Nigeria’s multinationals should take ownership of her RE goals

Nigeria can encourage her big influential businesses to help her achieve her climate change and renewable energy targets just the way RE100 – a collaborative, global initiative has united more than 100 influential businesses to commit to 100% renewable electricity.

Where Government has failed to provide, the private sector has often stepped out of the way, and this is a conventional business wisdom found in many climes.

In 2015, when signs of Nigeria’s economic depression were obvious, private foreign capital quickly found their ways out of the country to reinforce the maxim that investments often go where the numbers are healthy and promising.

Because the global private sector is profit driven and will respond to positive or negative stimulus in markets which are heavily managed by governments, the amount of capital that left Nigeria over this period did not at least stun economists who understood the times and its indicators, instead it showed that where governments make policies that are conducive for investors to make profits they (investors) will flock there, but where the government’s plans interrupt the smooth flow of money into companies’ pockets, they will leave.

Based on this, it is also quite exciting and incredible to have private investors reach out to adopt operational strategies that is considerate not only of profit but also the impacts of their profit-making acts on the environment.

Usually when that happens it involves matters of seismic proportions such as world wars, weapons of mass destruction or global warming – all of could end the lives of businesses and as such need to be tackled.

Today, the climate change phenomena has become an obvious threat to businesses and corporations, and needs to be addressed as soon as possible. Based on this, international companies with reach all over the world choose to collectively orient their focus from profits to dimension and address the impacts of climate change on the global economy.

There used to be a time corporations never cared about their carbon emissions, and often burnt away fossil fuel into the atmosphere. But cautious of the impacts of their past actions which has resulted to the climate change challenges the environment contends with today, a group of globally recognised brands in 2014 banded together and pledged to power their entire operations with renewable energy.

Dubbed RE100, these world class private sector players aimed to transition their operational fuels from ‘unclean’ fossil to the more environmentally friendly renewable option by either buying exclusively from generators and utility suppliers who produce energy from renewable sources, or acquiring and maintaining their own green energy generating facilities.

Companies already signed up to the RE100 include Coca Cola, Apple, Burberry, HP, Unilever, Nike and Wells Fargo among a host of others. In fact the overwhelming success they have achieved has led the effort to be replicated across India and China.

From records of the tractions the RE100 has made so far, as well as the potentials in its pursuits, we are of the view that multinationals in Nigeria could also borrow a leaf from the concept to help Nigeria closedown its wide energy gap, as well as meet its commitment to the Paris Climate Change Pact.

It is not news anymore that Nigeria is deeply under-energised, neither is it that her potentials in renewable energy sources are immense. We feel strongly convinced however that an alliance of multinationals for renewable energy usage just like RE100 would consistently help to dimension and implement renewable energy policies initiated by the government.
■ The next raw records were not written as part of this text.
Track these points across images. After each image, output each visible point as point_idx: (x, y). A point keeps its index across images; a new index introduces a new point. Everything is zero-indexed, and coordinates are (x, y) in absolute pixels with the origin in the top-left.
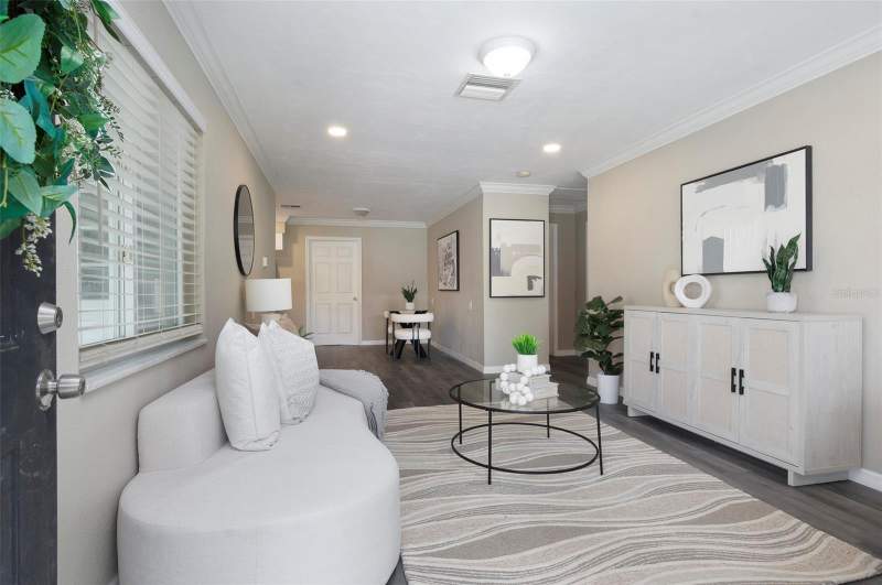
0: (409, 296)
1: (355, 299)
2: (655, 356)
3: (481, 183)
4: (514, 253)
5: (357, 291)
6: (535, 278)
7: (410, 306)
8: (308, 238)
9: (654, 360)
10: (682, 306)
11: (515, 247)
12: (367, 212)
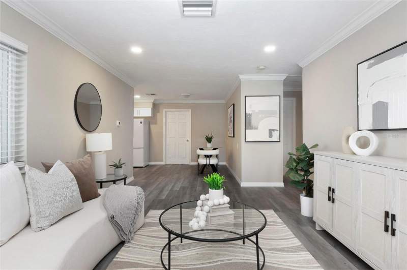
0: (209, 140)
1: (188, 141)
2: (331, 190)
3: (240, 75)
4: (260, 116)
5: (189, 137)
6: (274, 130)
7: (209, 145)
8: (165, 110)
9: (331, 193)
10: (355, 154)
11: (261, 112)
12: (189, 96)
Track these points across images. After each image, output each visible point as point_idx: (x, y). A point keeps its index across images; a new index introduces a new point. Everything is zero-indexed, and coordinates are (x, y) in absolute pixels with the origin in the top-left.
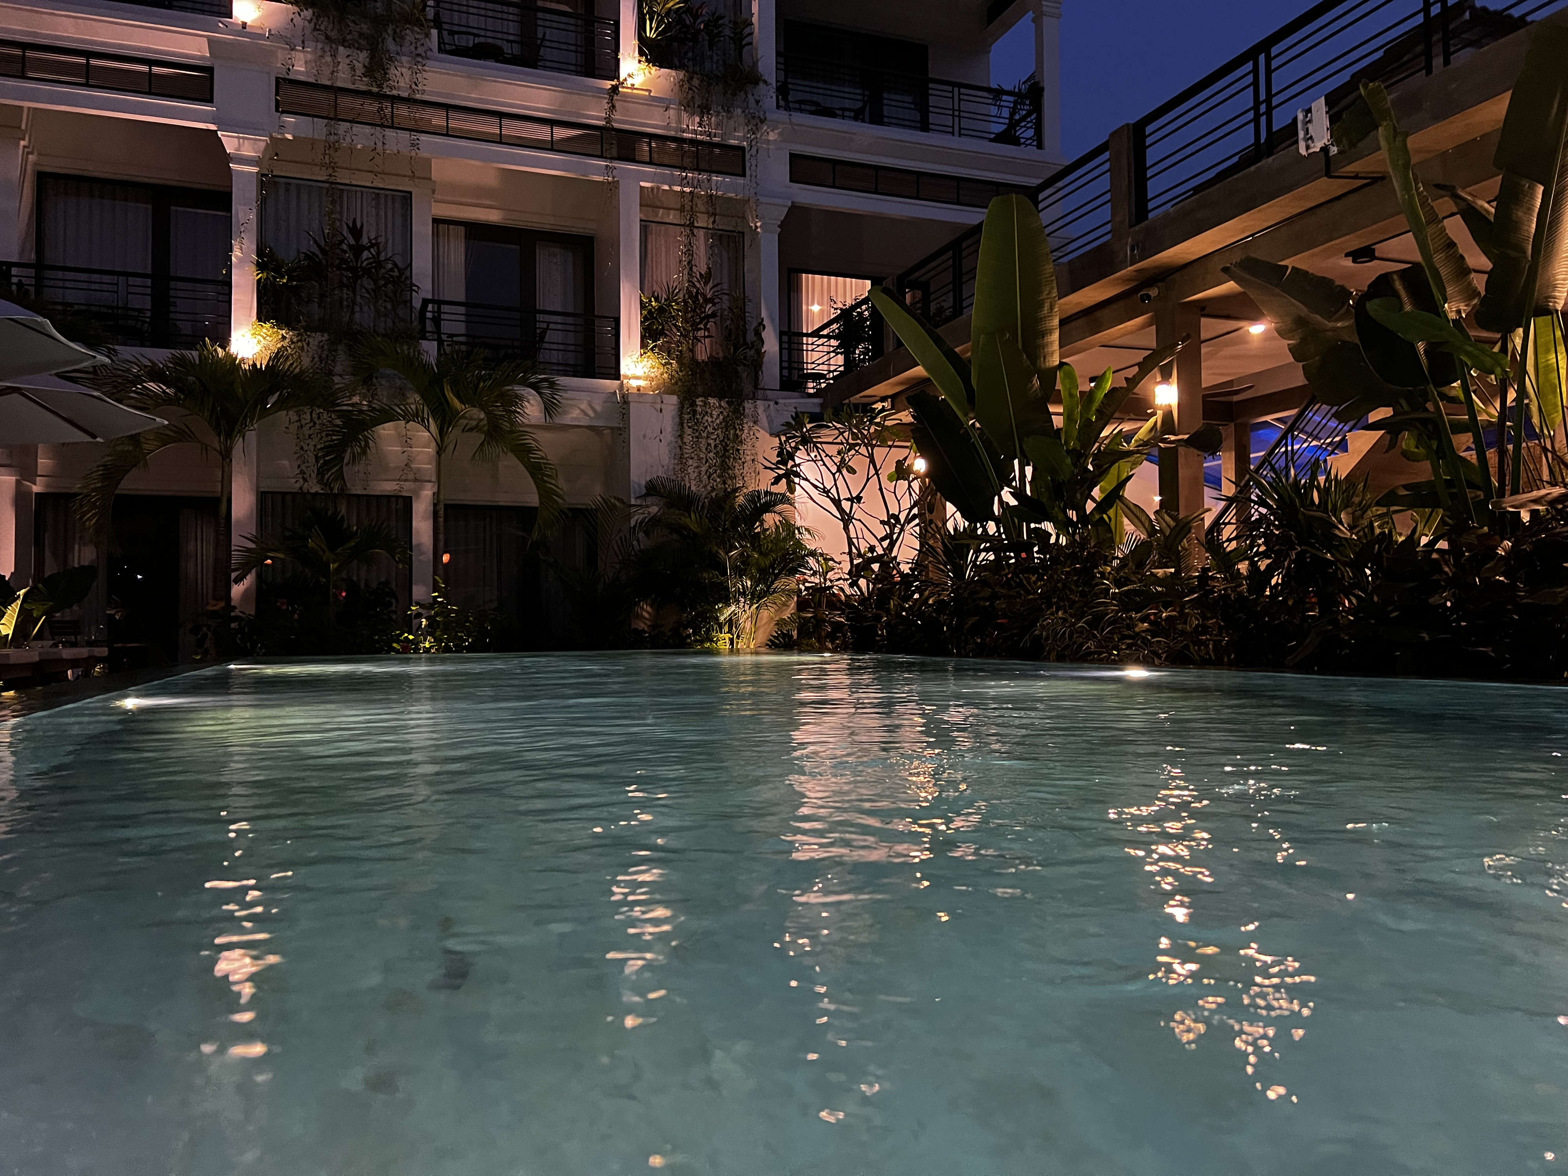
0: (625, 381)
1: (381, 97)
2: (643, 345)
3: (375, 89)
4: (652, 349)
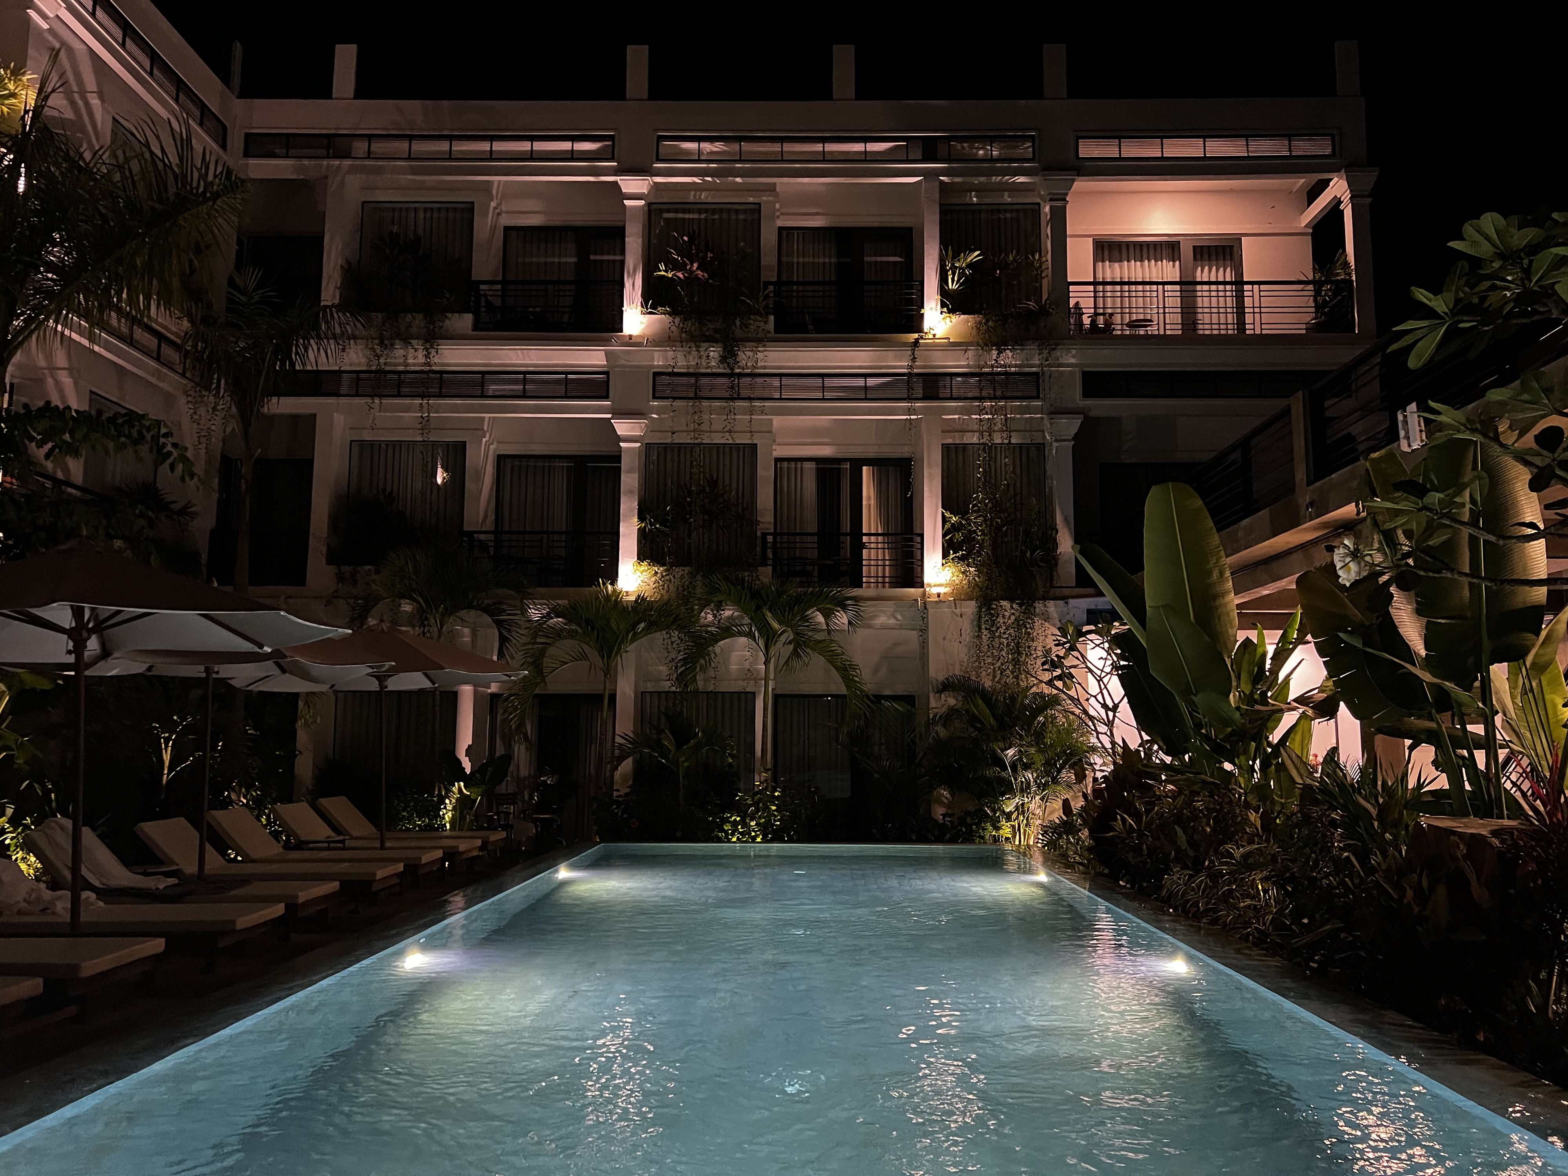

Such platform which the Nigeria Economic Summit Group (NESG) could birth, being the foremost rallying point for private sector operators in Nigeria, would take steady steps and actions contained in government’s RE policy to eventually cut down the level of energy poverty in the country by encouraging businesses to source and use renewable energy options at their facilities and premises.

Also, we are convinced that commercial power in Nigeria needs renewable energy and that RE100 has provided proof that this is an economically viable option. Similarly, there are proof that hybridizing power solutions like solar plus inverters plus generators, produces more affordable energy than singularly relying on diesel or gas power.